The death knell for embattled BigLaw Howrey could ring as early as this week with firm partners reportedly set to vote on winding down its operations.
Howrey's troubles began last year as the firm witnessed the biggest job losses/layoffs - 159 - according to Law Shucks.
To date, the firm's intellectual property (IP) practice has been hurt the most. Irvine, California-based William Rooklidge (co-chair of the IP practice) and Frank Cote joined Jones Day while vice-chairman and IP expert Henry Bunsow joined Dewey & LeBoeuf.
Top IP litigator K.T. Sunny Cherian has also reportedly moved to Hogan Lovells, taking with him a 7-partner team and a reputed $10 million book of business.
Other top IP lawyers who quit Howrey were London-based IP managing partner Mark Hodgson and Germany-based IP partners Thomas Adam and Jochen Herr, who have joined Field Fisher Waterhouse.
However, the biggest blow was perhaps when European IP partners Denis Monegier du Sorbier and Willem Hoyng left Howrey to start their own boutique firm Hoyng Monegier.
European IP head Benoit Strowel, Amsterdam managing partner Bart van den Broek, Brussels IP head Carl de Meyer and Amsterdam partner Joris van Manen also quit Howrey to join Hoyng Monegier.
In recent times, Howrey partner and IP litigator James Batchelder joined Ropes & Gray.
Howrey's construction litigation practice group also received a blow recently as the the firm's former co-chair of the group John Heisse led a 15-lawyer team in quitting the firm and moving to Pillsbury Winthrop Shaw Pittman.
Andrew Ness, the other former co-chair of the Howrey construction group, is heading to Jones Day.
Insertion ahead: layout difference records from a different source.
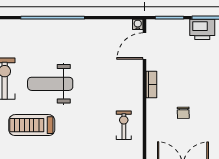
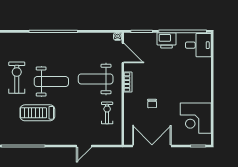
door: (144, 46) -> (123, 53), swing flipped
weight bench: (109, 80) -> (96, 79), added
weight bench: (50, 84) -> (51, 82), turned 180

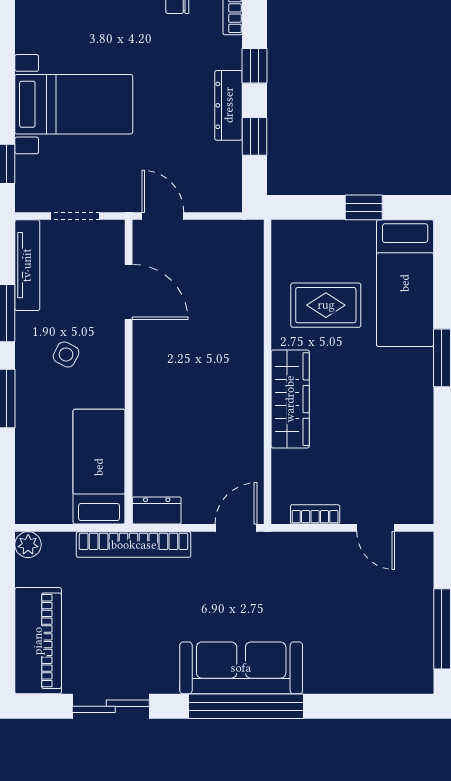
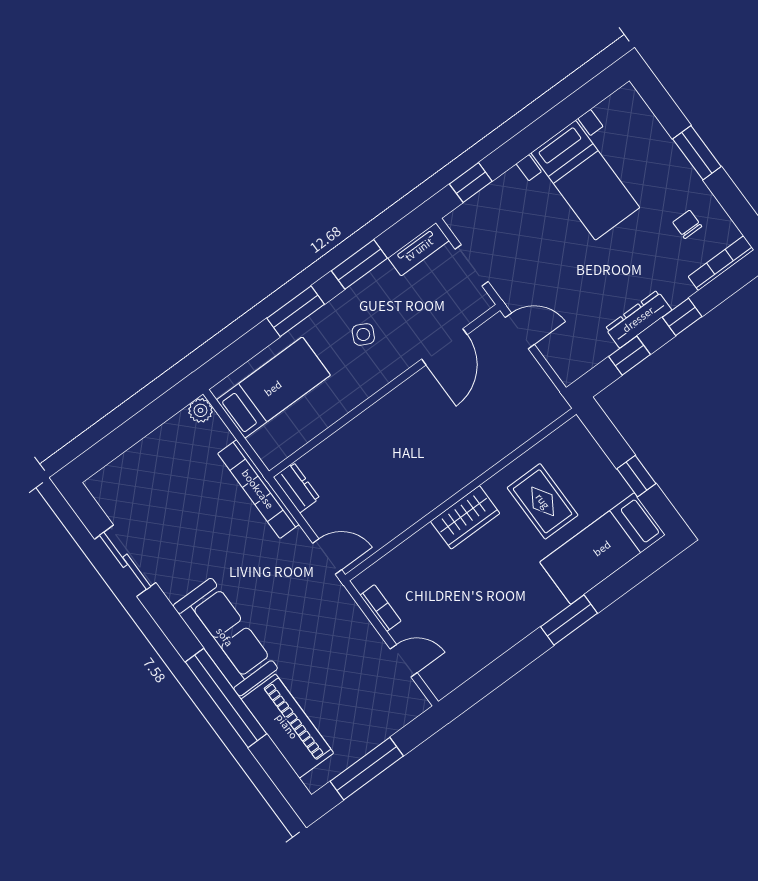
bed with nightstands: (74, 104) -> (585, 180), moved
door: (163, 216) -> (520, 331), hinge flipped
tv unit: (27, 265) -> (419, 249), width x0.71
wardrobe: (290, 399) -> (465, 517), width x0.67
bed: (99, 467) -> (273, 388), moved
door: (376, 528) -> (404, 661), swing flipped
piano: (38, 641) -> (287, 726), moved, turned -90
window: (246, 706) -> (226, 698), moved

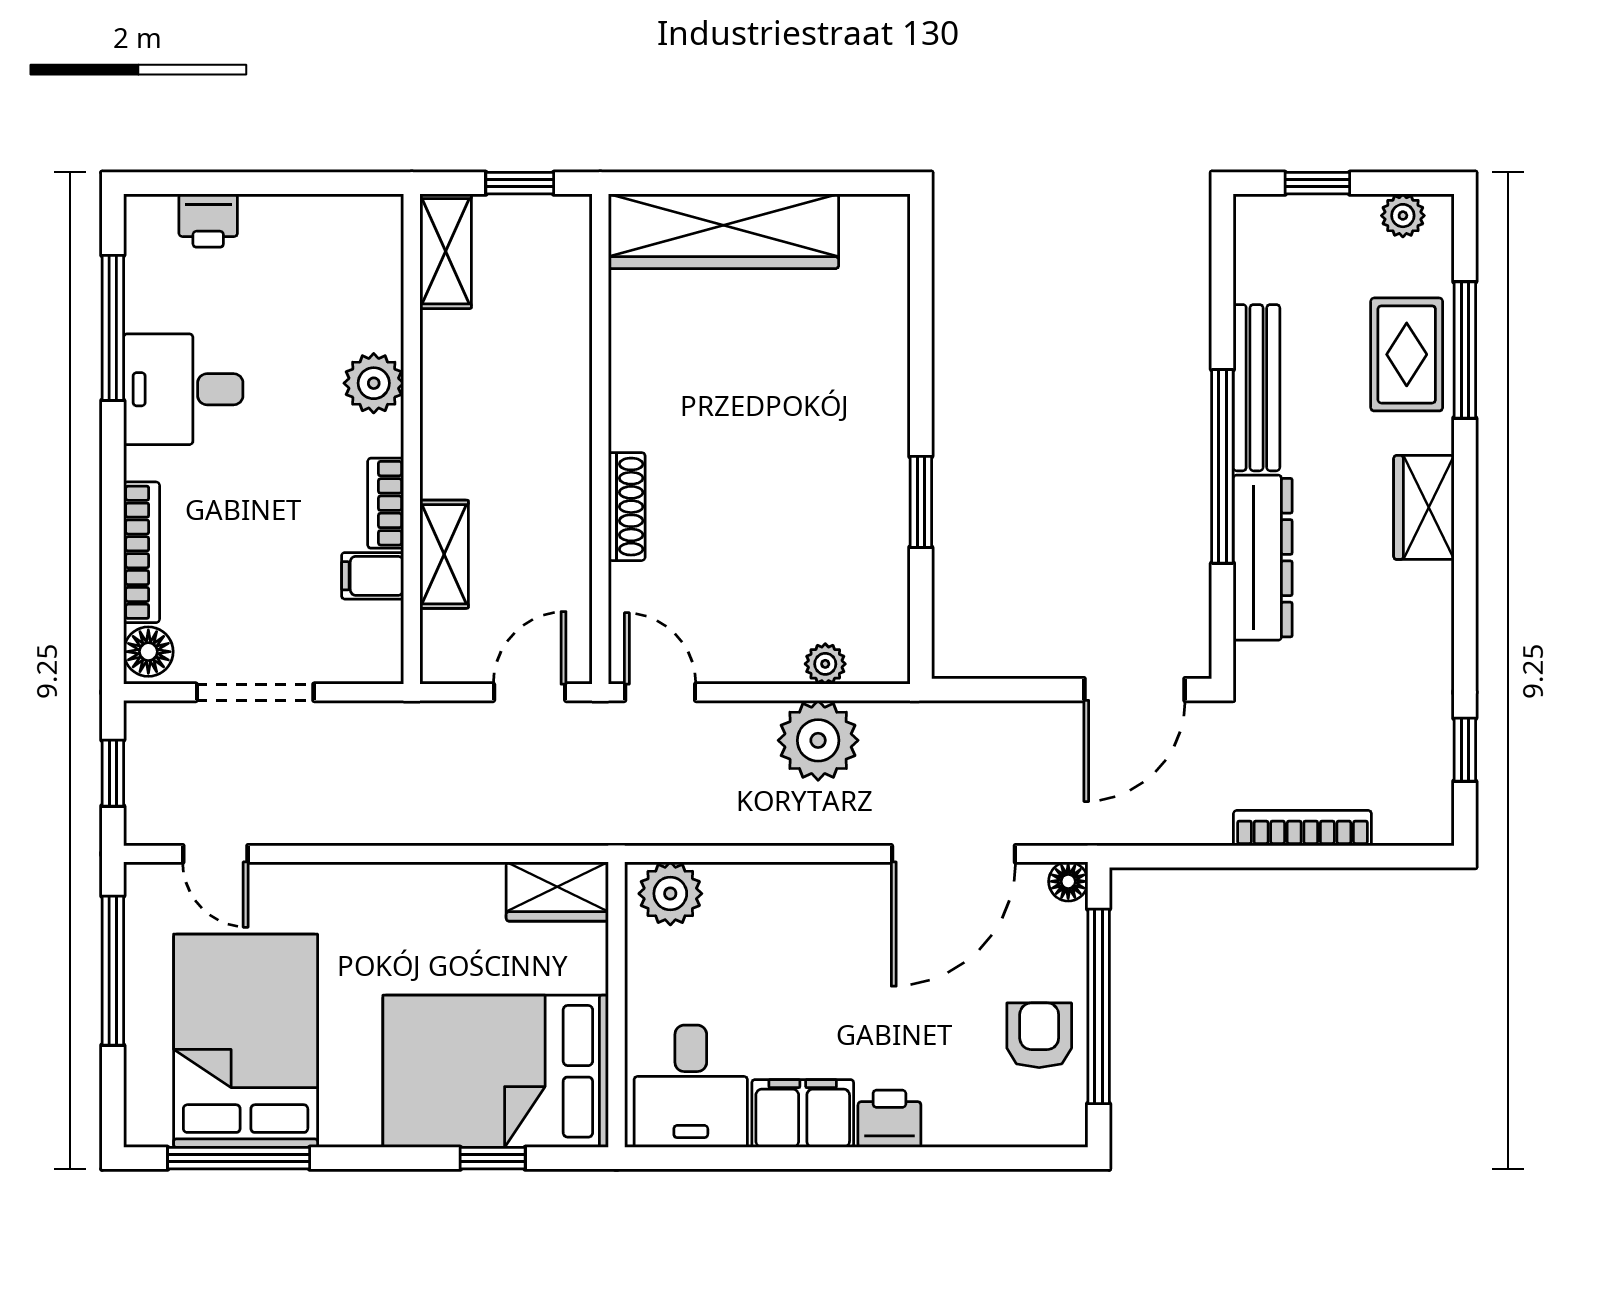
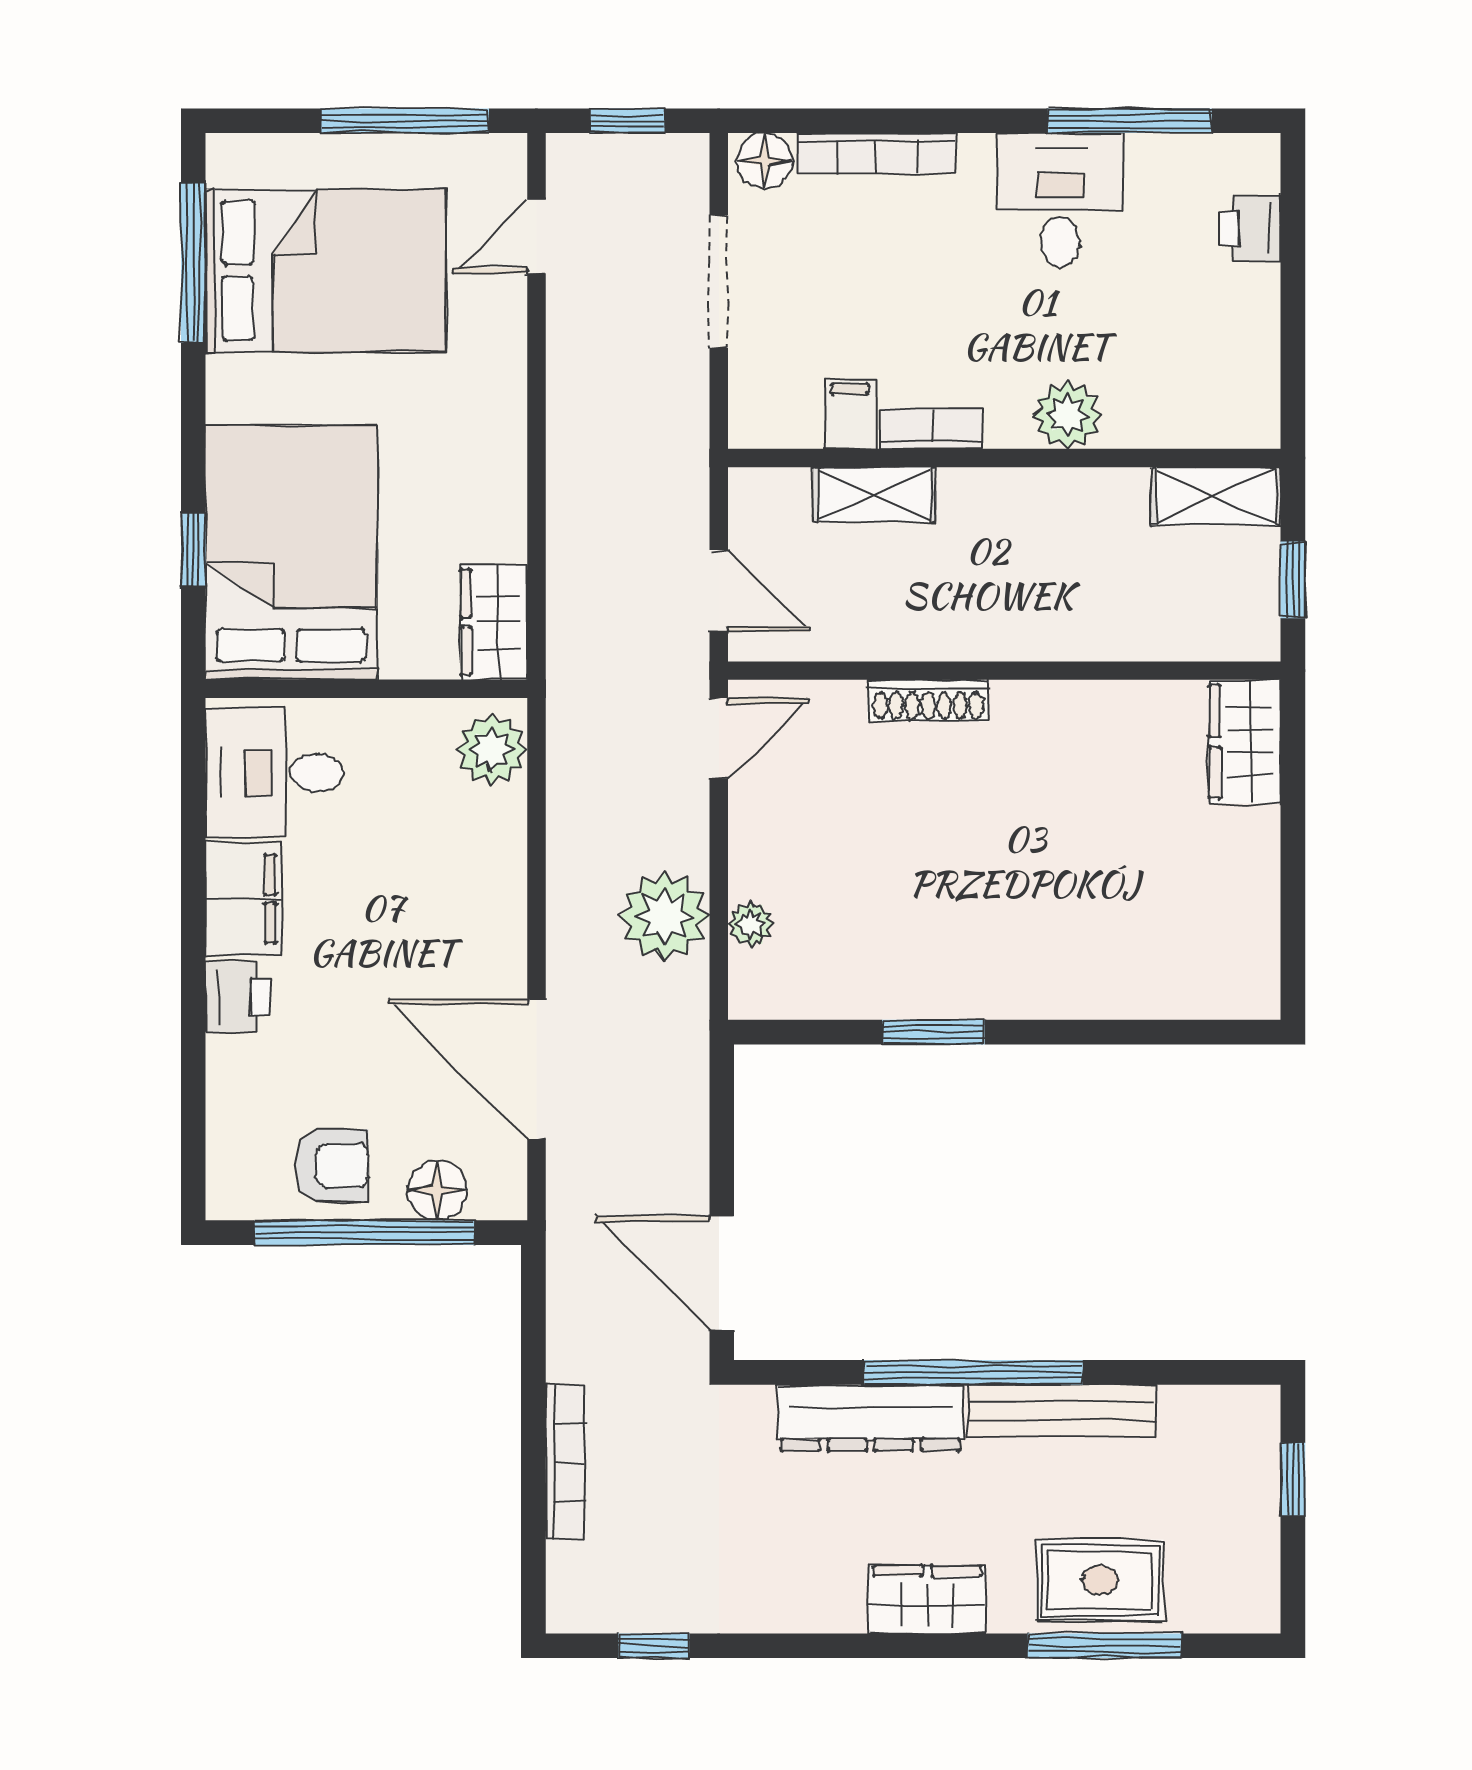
plant: (1403, 216) -> (1256, 1576), removed
wardrobe: (724, 231) -> (1245, 742), width x0.48, depth x0.85
floor lamp: (1068, 881) -> (437, 1190), moved, width x1.37, depth x1.37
According to the ABAJournal.com, seven partners in the construction group also quit the firm to join Jones Day last month.
The contingent was led by Stephen O'Neal and it included David Buoncristiani, John Foust, Aaron Gruber, Kent Lindsay, Daven Lowhurst and Clark Thiel.
Meanwhile, Howrey construction partners Stephen Palley and Barbara Werther have moved on to Ober Kaler.
So what went wrong with Howrey? According to Howrey vice chairman Sean F.X. Boland, the firm grew too fast, hiring a string of lawyers in recent years and when it could not keep its partners happy, they did not hesitate to jump ship.
In an interview with the Washington Post, Boland said Howrey grew very quickly and paid the price for it.
The firm expanded too quickly in 2003, after a string of big verdicts that were pronounced in its favor, and its revenues peaked at $573.2 million in 2008.
However, the firm struggled with the slide in profits per partner and many top lawyers began complaining that they didn't like how the firm was rewarding them for their hard work.
Howrey soon found difficulty in juggling dwindling profits and trying to keep its disgruntled partners happy, but soon top lawyers, including rainmakers, jumped ship when they didn't get exactly what they wanted, Boland told the Post.
A former Howrey partner said the firm's downfall began when it failed to restructure the firm during the recession.
The recession has led to a situation where the firm will have to get rid of its assets and wind down over the course of the next year to 18 months, Legal Week cited a former partner as saying.
Meanwhile, Winston & Strawn, which made offers to 75 percent of Howrey's partners earlier this year, is likely to end up hiring 35 percent of Howrey's existing partners. Howrey chairman Robert Ruyak has reportedly urged its partners to accept the offer quickly.